#### [Plain-text document sources]
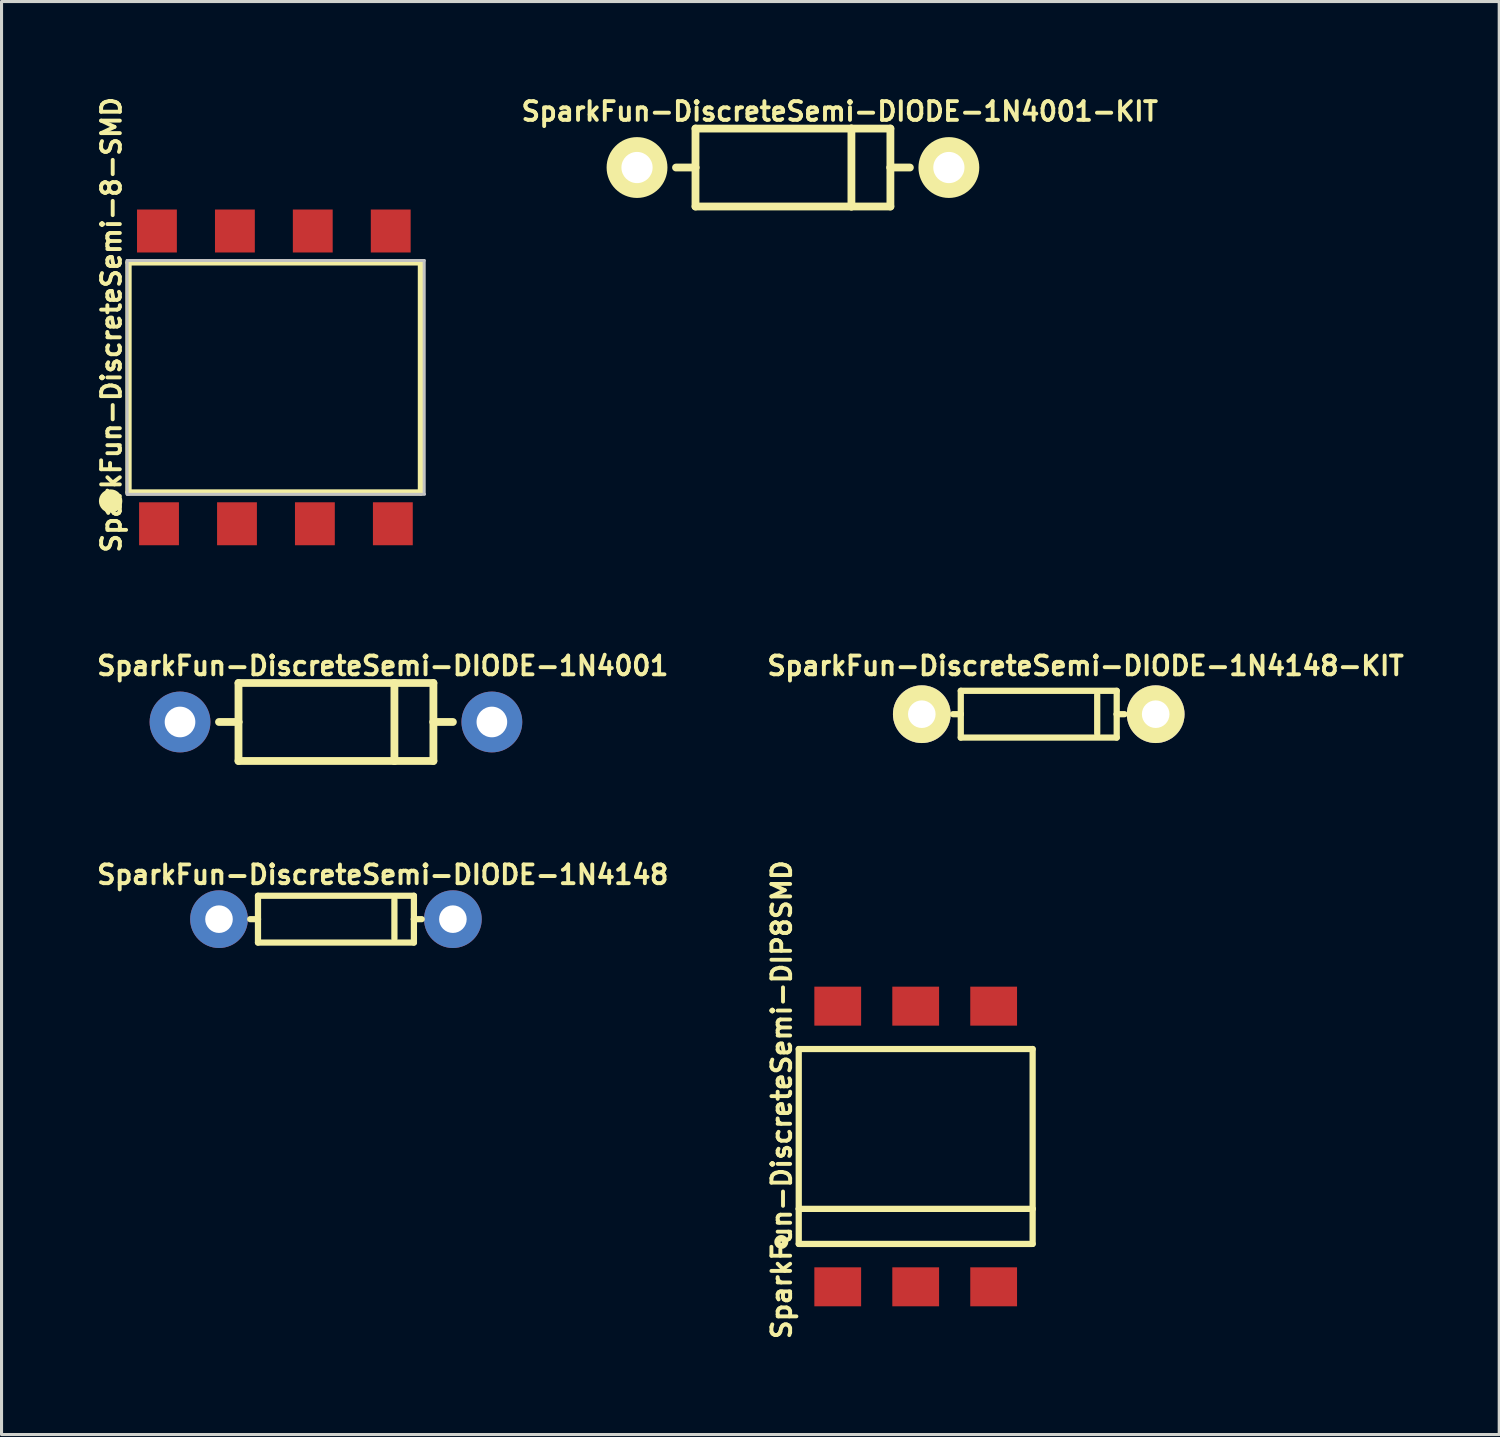
<source format=kicad_pcb>
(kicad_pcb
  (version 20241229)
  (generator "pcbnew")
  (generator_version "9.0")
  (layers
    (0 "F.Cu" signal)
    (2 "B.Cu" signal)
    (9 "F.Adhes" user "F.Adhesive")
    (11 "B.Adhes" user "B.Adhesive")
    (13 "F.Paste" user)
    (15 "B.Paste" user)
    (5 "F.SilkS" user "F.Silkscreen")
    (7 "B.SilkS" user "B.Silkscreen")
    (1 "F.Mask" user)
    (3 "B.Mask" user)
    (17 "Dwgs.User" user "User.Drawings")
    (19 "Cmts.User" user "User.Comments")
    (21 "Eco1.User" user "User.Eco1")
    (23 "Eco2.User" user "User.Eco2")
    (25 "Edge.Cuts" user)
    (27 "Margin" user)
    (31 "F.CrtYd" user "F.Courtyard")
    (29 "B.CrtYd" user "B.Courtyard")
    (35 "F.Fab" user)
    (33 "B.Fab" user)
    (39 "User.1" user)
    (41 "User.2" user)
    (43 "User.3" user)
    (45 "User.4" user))
  (footprint "SparkFun-DiscreteSemi-DIODE-1N4001-KIT"
    (layer "F.Cu")
    (at 22.784 2.408)
    (property "Reference" "SparkFun-DiscreteSemi-DIODE-1N4001-KIT" (at 1.524 -1.829 0) (layer "F.SilkS") (effects (font (size 0.61 0.61) (thickness 0.127))))
    (attr exclude_from_pos_files exclude_from_bom)
    (fp_line (start -3.175 -1.27) (end -3.175 0) (stroke (width 0.254) (type solid)) (layer "F.SilkS"))
    (fp_line (start -3.175 0) (end -3.81 0) (stroke (width 0.254) (type solid)) (layer "F.SilkS"))
    (fp_line (start -3.175 0) (end -3.175 1.27) (stroke (width 0.254) (type solid)) (layer "F.SilkS"))
    (fp_line (start -3.175 1.27) (end 1.905 1.27) (stroke (width 0.254) (type solid)) (layer "F.SilkS"))
    (fp_line (start 1.905 -1.27) (end -3.175 -1.27) (stroke (width 0.254) (type solid)) (layer "F.SilkS"))
    (fp_line (start 1.905 -1.27) (end 1.905 1.27) (stroke (width 0.254) (type solid)) (layer "F.SilkS"))
    (fp_line (start 1.905 1.27) (end 3.175 1.27) (stroke (width 0.254) (type solid)) (layer "F.SilkS"))
    (fp_line (start 3.175 -1.27) (end 1.905 -1.27) (stroke (width 0.254) (type solid)) (layer "F.SilkS"))
    (fp_line (start 3.175 0) (end 3.175 -1.27) (stroke (width 0.254) (type solid)) (layer "F.SilkS"))
    (fp_line (start 3.175 0) (end 3.81 0) (stroke (width 0.254) (type solid)) (layer "F.SilkS"))
    (fp_line (start 3.175 1.27) (end 3.175 0) (stroke (width 0.254) (type solid)) (layer "F.SilkS"))
    (fp_circle (center -5.08 0) (end -5.08 -0.991) (stroke (width 0) (type solid)) (fill yes) (layer "F.SilkS"))
    (fp_circle (center -5.08 0) (end -5.08 -0.508) (stroke (width 0) (type solid)) (fill yes) (layer "F.SilkS"))
    (fp_circle (center 5.08 0) (end 5.08 -0.991) (stroke (width 0) (type solid)) (fill yes) (layer "F.SilkS"))
    (fp_circle (center 5.08 0) (end 5.08 -0.508) (stroke (width 0) (type solid)) (fill yes) (layer "F.SilkS"))
    (pad "A" thru_hole circle (at -5.08 0) (size 1.88 1.88) (drill 1.016) (layers "*.Cu" "*.Paste" "*.Mask"))
    (pad "C" thru_hole circle (at 5.08 0) (size 1.88 1.88) (drill 1.016) (layers "*.Cu" "*.Paste" "*.Mask")))
  (footprint "SparkFun-DiscreteSemi-8-SMD"
    (layer "F.Cu")
    (at 6.091 9.056)
    (property "Reference" "SparkFun-DiscreteSemi-8-SMD" (at -5.512 -1.524 90) (layer "F.SilkS") (effects (font (size 0.61 0.61) (thickness 0.127))))
    (attr smd)
    (fp_line (start -4.953 -3.556) (end 4.572 -3.556) (stroke (width 0.203) (type solid)) (layer "F.SilkS"))
    (fp_line (start -4.953 3.937) (end -4.953 -3.556) (stroke (width 0.203) (type solid)) (layer "F.SilkS"))
    (fp_line (start 4.572 -3.556) (end 4.572 3.937) (stroke (width 0.203) (type solid)) (layer "F.SilkS"))
    (fp_line (start 4.572 3.937) (end -4.953 3.937) (stroke (width 0.203) (type solid)) (layer "F.SilkS"))
    (fp_circle (center -5.537 4.219) (end -5.537 3.838) (stroke (width 0) (type solid)) (fill yes) (layer "F.SilkS"))
    (fp_line (start -4.999 -3.619) (end 4.679 -3.619) (stroke (width 0.099) (type solid)) (layer "Dwgs.User"))
    (fp_line (start -4.999 3.998) (end -4.999 -3.619) (stroke (width 0.099) (type solid)) (layer "Dwgs.User"))
    (fp_line (start -4.999 3.998) (end 4.689 3.998) (stroke (width 0.099) (type solid)) (layer "Dwgs.User"))
    (fp_line (start 4.679 -3.619) (end 4.679 3.978) (stroke (width 0.099) (type solid)) (layer "Dwgs.User"))
    (pad "1" smd rect (at -3.96 4.958) (size 1.298 1.4) (layers "F.Cu" "F.Mask" "F.Paste"))
    (pad "2" smd rect (at -1.42 4.958) (size 1.298 1.4) (layers "F.Cu" "F.Mask" "F.Paste"))
    (pad "3" smd rect (at 1.118 4.958) (size 1.298 1.4) (layers "F.Cu" "F.Mask" "F.Paste"))
    (pad "4" smd rect (at 3.658 4.958) (size 1.298 1.4) (layers "F.Cu" "F.Mask" "F.Paste"))
    (pad "5" smd rect (at 3.589 -4.58) (size 1.298 1.4) (layers "F.Cu" "F.Mask" "F.Paste"))
    (pad "6" smd rect (at 1.049 -4.58) (size 1.298 1.4) (layers "F.Cu" "F.Mask" "F.Paste"))
    (pad "7" smd rect (at -1.488 -4.58) (size 1.298 1.4) (layers "F.Cu" "F.Mask" "F.Paste"))
    (pad "8" smd rect (at -4.028 -4.58) (size 1.298 1.4) (layers "F.Cu" "F.Mask" "F.Paste")))
  (footprint "SparkFun-DiscreteSemi-DIODE-1N4148-KIT"
    (layer "F.Cu")
    (at 30.792 20.218)
    (property "Reference" "SparkFun-DiscreteSemi-DIODE-1N4148-KIT" (at 1.524 -1.575 0) (layer "F.SilkS") (effects (font (size 0.61 0.61) (thickness 0.127))))
    (attr exclude_from_pos_files exclude_from_bom)
    (fp_line (start -2.54 -0.762) (end 2.54 -0.762) (stroke (width 0.203) (type solid)) (layer "F.SilkS"))
    (fp_line (start -2.54 0) (end -2.794 0) (stroke (width 0.203) (type solid)) (layer "F.SilkS"))
    (fp_line (start -2.54 0) (end -2.54 -0.762) (stroke (width 0.203) (type solid)) (layer "F.SilkS"))
    (fp_line (start -2.54 0.762) (end -2.54 0) (stroke (width 0.203) (type solid)) (layer "F.SilkS"))
    (fp_line (start 1.905 -0.635) (end 1.905 0.635) (stroke (width 0.203) (type solid)) (layer "F.SilkS"))
    (fp_line (start 2.54 -0.762) (end 2.54 0) (stroke (width 0.203) (type solid)) (layer "F.SilkS"))
    (fp_line (start 2.54 0) (end 2.54 0.762) (stroke (width 0.203) (type solid)) (layer "F.SilkS"))
    (fp_line (start 2.54 0) (end 2.794 0) (stroke (width 0.203) (type solid)) (layer "F.SilkS"))
    (fp_line (start 2.54 0.762) (end -2.54 0.762) (stroke (width 0.203) (type solid)) (layer "F.SilkS"))
    (fp_circle (center -3.81 0) (end -3.81 -0.94) (stroke (width 0) (type solid)) (fill yes) (layer "F.SilkS"))
    (fp_circle (center -3.81 0) (end -3.81 -0.457) (stroke (width 0) (type solid)) (fill yes) (layer "F.SilkS"))
    (fp_circle (center -3.81 0) (end -3.81 -0.457) (stroke (width 0) (type solid)) (fill yes) (layer "F.SilkS"))
    (fp_circle (center 3.81 0) (end 3.81 -0.94) (stroke (width 0) (type solid)) (fill yes) (layer "F.SilkS"))
    (fp_circle (center 3.81 0) (end 3.81 -0.457) (stroke (width 0) (type solid)) (fill yes) (layer "F.SilkS"))
    (pad "A" thru_hole circle (at -3.81 0) (size 1.88 1.88) (drill 0.899) (layers "*.Cu" "*.Paste" "*.Mask"))
    (pad "C" thru_hole circle (at 3.81 0) (size 1.88 1.88) (drill 0.899) (layers "*.Cu" "*.Paste" "*.Mask")))
  (footprint "SparkFun-DiscreteSemi-DIP8SMD"
    (layer "F.Cu")
    (at 26.783 34.302)
    (property "Reference" "SparkFun-DiscreteSemi-DIP8SMD" (at -4.366 -1.524 90) (layer "F.SilkS") (effects (font (size 0.61 0.61) (thickness 0.127))))
    (attr smd)
    (fp_line (start -3.81 -3.175) (end 3.81 -3.175) (stroke (width 0.203) (type solid)) (layer "F.SilkS"))
    (fp_line (start -3.81 2.032) (end -3.81 -3.175) (stroke (width 0.203) (type solid)) (layer "F.SilkS"))
    (fp_line (start -3.81 2.032) (end 3.81 2.032) (stroke (width 0.203) (type solid)) (layer "F.SilkS"))
    (fp_line (start -3.81 3.175) (end -3.81 2.032) (stroke (width 0.203) (type solid)) (layer "F.SilkS"))
    (fp_line (start 3.81 -3.175) (end 3.81 2.032) (stroke (width 0.203) (type solid)) (layer "F.SilkS"))
    (fp_line (start 3.81 2.032) (end 3.81 3.175) (stroke (width 0.203) (type solid)) (layer "F.SilkS"))
    (fp_line (start 3.81 3.175) (end -3.81 3.175) (stroke (width 0.203) (type solid)) (layer "F.SilkS"))
    (fp_circle (center -4.379 3.111) (end -4.379 2.985) (stroke (width 0.203) (type solid)) (fill no) (layer "F.SilkS"))
    (pad "1" smd rect (at -2.54 4.572) (size 1.524 1.27) (layers "F.Cu" "F.Mask" "F.Paste"))
    (pad "2" smd rect (at 0 4.572) (size 1.524 1.27) (layers "F.Cu" "F.Mask" "F.Paste"))
    (pad "3" smd rect (at 2.54 4.572) (size 1.524 1.27) (layers "F.Cu" "F.Mask" "F.Paste"))
    (pad "4" smd rect (at 2.54 -4.572) (size 1.524 1.27) (layers "F.Cu" "F.Mask" "F.Paste"))
    (pad "5" smd rect (at 0 -4.572) (size 1.524 1.27) (layers "F.Cu" "F.Mask" "F.Paste"))
    (pad "6" smd rect (at -2.54 -4.572) (size 1.524 1.27) (layers "F.Cu" "F.Mask" "F.Paste")))
  (footprint "SparkFun-DiscreteSemi-DIODE-1N4148"
    (layer "F.Cu")
    (at 7.895 26.896)
    (property "Reference" "SparkFun-DiscreteSemi-DIODE-1N4148" (at 1.524 -1.448 0) (layer "F.SilkS") (effects (font (size 0.61 0.61) (thickness 0.127))))
    (attr exclude_from_pos_files exclude_from_bom)
    (fp_line (start -2.54 -0.762) (end 2.54 -0.762) (stroke (width 0.203) (type solid)) (layer "F.SilkS"))
    (fp_line (start -2.54 0) (end -2.794 0) (stroke (width 0.203) (type solid)) (layer "F.SilkS"))
    (fp_line (start -2.54 0) (end -2.54 -0.762) (stroke (width 0.203) (type solid)) (layer "F.SilkS"))
    (fp_line (start -2.54 0.762) (end -2.54 0) (stroke (width 0.203) (type solid)) (layer "F.SilkS"))
    (fp_line (start 1.905 -0.635) (end 1.905 0.635) (stroke (width 0.203) (type solid)) (layer "F.SilkS"))
    (fp_line (start 2.54 -0.762) (end 2.54 0) (stroke (width 0.203) (type solid)) (layer "F.SilkS"))
    (fp_line (start 2.54 0) (end 2.54 0.762) (stroke (width 0.203) (type solid)) (layer "F.SilkS"))
    (fp_line (start 2.54 0) (end 2.794 0) (stroke (width 0.203) (type solid)) (layer "F.SilkS"))
    (fp_line (start 2.54 0.762) (end -2.54 0.762) (stroke (width 0.203) (type solid)) (layer "F.SilkS"))
    (pad "A" thru_hole circle (at -3.81 0) (size 1.88 1.88) (drill 0.899) (layers "*.Cu" "*.Paste" "*.Mask"))
    (pad "C" thru_hole circle (at 3.81 0) (size 1.88 1.88) (drill 0.899) (layers "*.Cu" "*.Paste" "*.Mask")))
  (footprint "SparkFun-DiscreteSemi-DIODE-1N4001"
    (layer "F.Cu")
    (at 7.895 20.472)
    (property "Reference" "SparkFun-DiscreteSemi-DIODE-1N4001" (at 1.524 -1.829 0) (layer "F.SilkS") (effects (font (size 0.61 0.61) (thickness 0.127))))
    (attr exclude_from_pos_files exclude_from_bom)
    (fp_line (start -3.175 -1.27) (end -3.175 0) (stroke (width 0.254) (type solid)) (layer "F.SilkS"))
    (fp_line (start -3.175 0) (end -3.81 0) (stroke (width 0.254) (type solid)) (layer "F.SilkS"))
    (fp_line (start -3.175 0) (end -3.175 1.27) (stroke (width 0.254) (type solid)) (layer "F.SilkS"))
    (fp_line (start -3.175 1.27) (end 1.905 1.27) (stroke (width 0.254) (type solid)) (layer "F.SilkS"))
    (fp_line (start 1.905 -1.27) (end -3.175 -1.27) (stroke (width 0.254) (type solid)) (layer "F.SilkS"))
    (fp_line (start 1.905 -1.27) (end 1.905 1.27) (stroke (width 0.254) (type solid)) (layer "F.SilkS"))
    (fp_line (start 1.905 1.27) (end 3.175 1.27) (stroke (width 0.254) (type solid)) (layer "F.SilkS"))
    (fp_line (start 3.175 -1.27) (end 1.905 -1.27) (stroke (width 0.254) (type solid)) (layer "F.SilkS"))
    (fp_line (start 3.175 0) (end 3.175 -1.27) (stroke (width 0.254) (type solid)) (layer "F.SilkS"))
    (fp_line (start 3.175 0) (end 3.81 0) (stroke (width 0.254) (type solid)) (layer "F.SilkS"))
    (fp_line (start 3.175 1.27) (end 3.175 0) (stroke (width 0.254) (type solid)) (layer "F.SilkS"))
    (pad "A" thru_hole circle (at -5.08 0) (size 1.981 1.981) (drill 0.998) (layers "*.Cu" "*.Paste" "*.Mask"))
    (pad "C" thru_hole circle (at 5.08 0) (size 1.981 1.981) (drill 0.998) (layers "*.Cu" "*.Paste" "*.Mask")))
  (gr_rect
    (start -3 -3)
    (end 45.794 43.687)
    (stroke (width 0.1) (type default))
    (fill no)
    (layer "Edge.Cuts")))
</source>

#### [WHAT IS REQUIRED]
Return every line from the records above that holds the word "Silkscreen".

#### [OUTPUT FOR THIS TASK]
    (5 "F.SilkS" user "F.Silkscreen")
    (7 "B.SilkS" user "B.Silkscreen")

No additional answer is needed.